TEXT FOR ANALYSIS —
———
On the one hand, the Boolean should be represented as a byte that is either zero or one, so the jitter could make the conditional a no-op, right?

On the other hand, there are sneaky ways to make a Boolean contain a non-zero, non-one value, and those should all be treated as true, but that would make the “turn this conditional into a no-op” optimization invalid.

Like I said above, I haven’t checked the codegen to see what exactly it does. But when I turned the bool array into a byte array and removed the conditionals, that trimmed an additional 40 microseconds off of each step for a total of 200 milliseconds over 5000 steps.

Allocating a lot of new arrays has two costs: it has to initialize the new array to zero, and it causes collection pressure which increases the number of GCs. (Fortunately we are sneaking in under the 85K limit for arrays to avoid going on the Large Object Heap, but we’re very close, and that would change things as well.)
———
DATA UNDER STUDY —
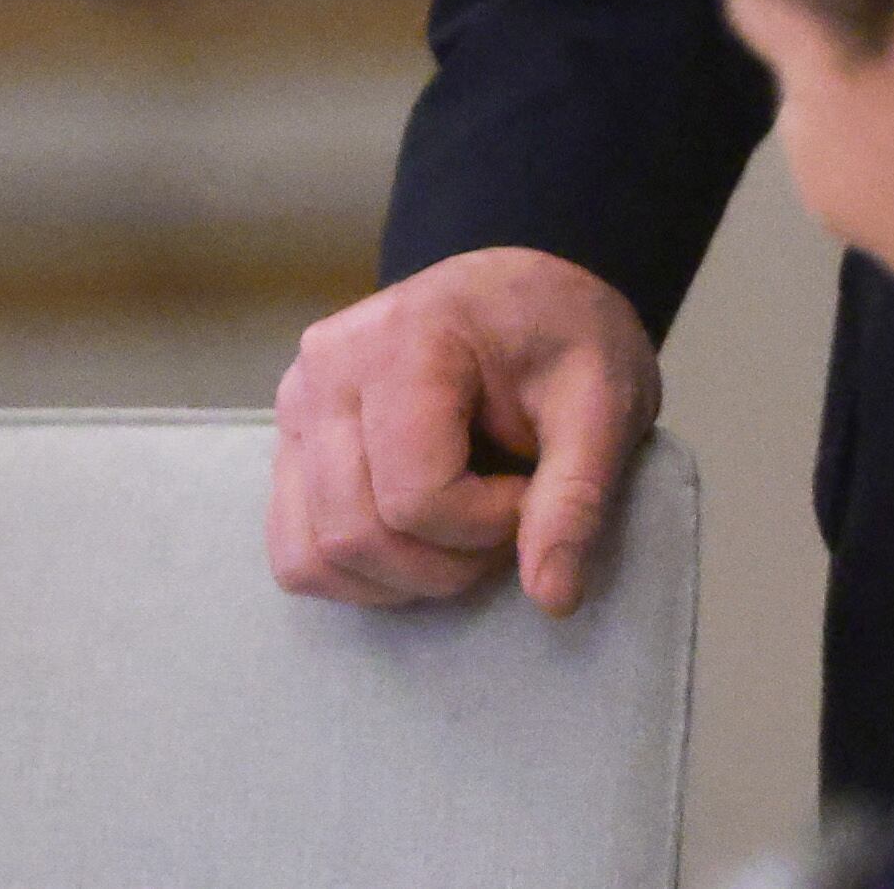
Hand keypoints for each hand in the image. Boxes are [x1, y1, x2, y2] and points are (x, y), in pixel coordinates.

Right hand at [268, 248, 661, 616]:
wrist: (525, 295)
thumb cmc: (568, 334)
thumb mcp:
———
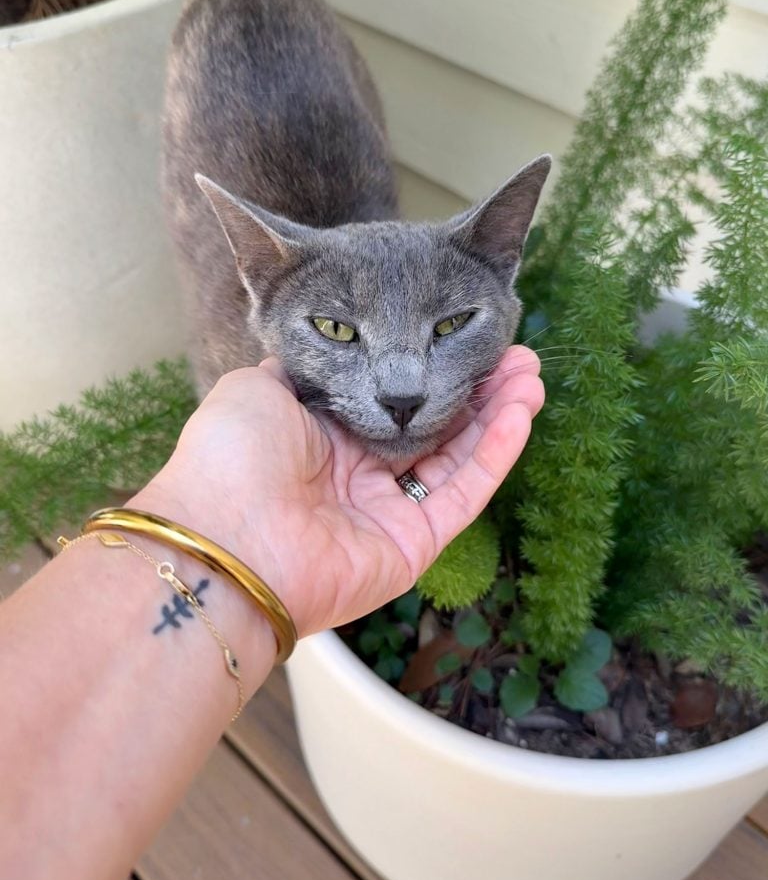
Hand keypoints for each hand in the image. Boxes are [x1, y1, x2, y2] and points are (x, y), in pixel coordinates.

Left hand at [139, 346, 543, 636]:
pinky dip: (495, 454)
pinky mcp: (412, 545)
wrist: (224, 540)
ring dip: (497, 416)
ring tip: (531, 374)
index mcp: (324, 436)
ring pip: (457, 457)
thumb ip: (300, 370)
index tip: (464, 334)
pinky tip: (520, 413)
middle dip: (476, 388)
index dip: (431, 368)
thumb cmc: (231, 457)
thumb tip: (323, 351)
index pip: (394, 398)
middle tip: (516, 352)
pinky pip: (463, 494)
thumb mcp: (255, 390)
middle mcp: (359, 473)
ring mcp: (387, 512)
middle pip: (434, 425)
———
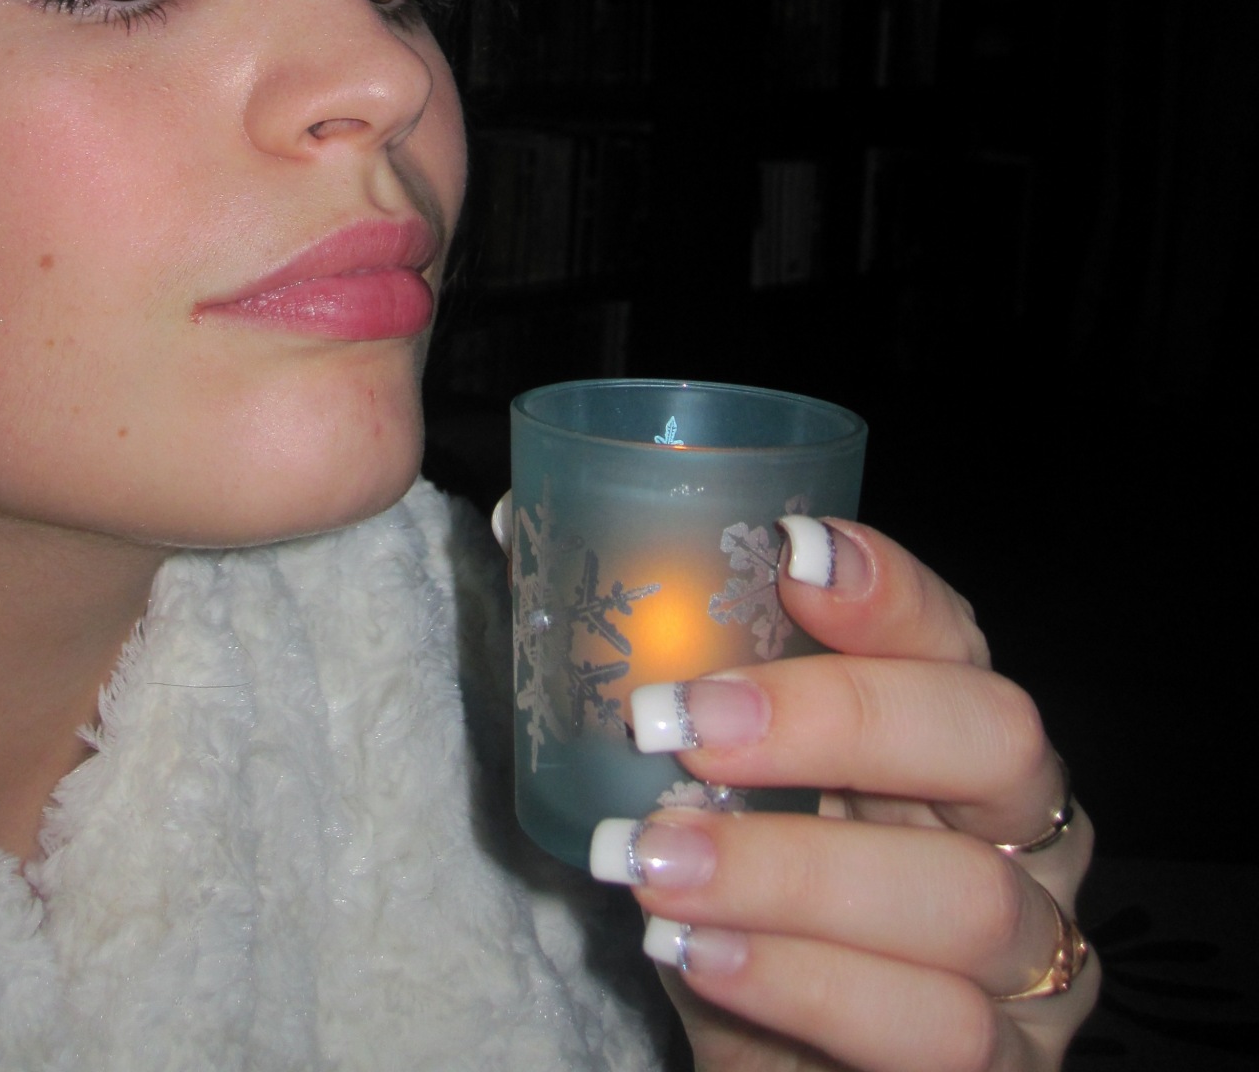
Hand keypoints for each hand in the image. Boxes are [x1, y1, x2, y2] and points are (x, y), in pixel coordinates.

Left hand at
———
ACTIVITIES —
#1 Could you rewrite the Boolean optimization text between "On the other" and "over 5000 steps.", inclusive, with "int array" in place of "byte array"?
#2 Would you carry on the Boolean optimization text from its last sentence?

RESULTS FOR EACH TASK —
#1
On the other hand, there are sneaky ways to make a Boolean contain a non-zero, non-one value, and those should all be treated as true, but that would make the “turn this conditional into a no-op” optimization invalid.

Like I said above, I haven’t checked the codegen to see what exactly it does. But when I turned the bool array into a int array and removed the conditionals, that trimmed an additional 40 microseconds off of each step for a total of 200 milliseconds over 5000 steps.

#2
This algorithm fills in every element in the new array, so there’s no need for it to be initialized at all, or allocated and then immediately freed.

If we go to a solution where we cache the temporary array and re-use it, that shaves off another 200 milliseconds over 5000 steps.

When I was working on the nullable lowering code in the compiler I learned that if we were generating, say, an addition of two nullable integer values x and y, that you always generate the code as if the user wrote:

result = x.HasValue() & y.HasValue() ? ...

and not

result = x.HasValue() && y.HasValue() ? ...

Why’s that? Because checking whether x has a value and branching if it does not is more expensive than simply calling y.HasValue()! Avoiding the work is more expensive than just doing it. And moreover, every branch is a new basic block, and basic blocks make the jitter work harder and therefore potentially skip more optimizations; the jitter has to be fast.

I therefore wondered if I could rewrite

  if (1 <= x && x < width - 1 && 1 <= y && y < height - 1)

which after all is just

  if (1 <= x)
    if (x < width - 1)
      if (1 <= y)
        if (y < height - 1)

as instead

  if (1 <= x & x < width - 1 & 1 <= y & y < height - 1)

Turns out, that’s actually a small regression. This was suprising, particularly since the conditions are almost always true and therefore you don’t get much savings by avoiding work on the edges.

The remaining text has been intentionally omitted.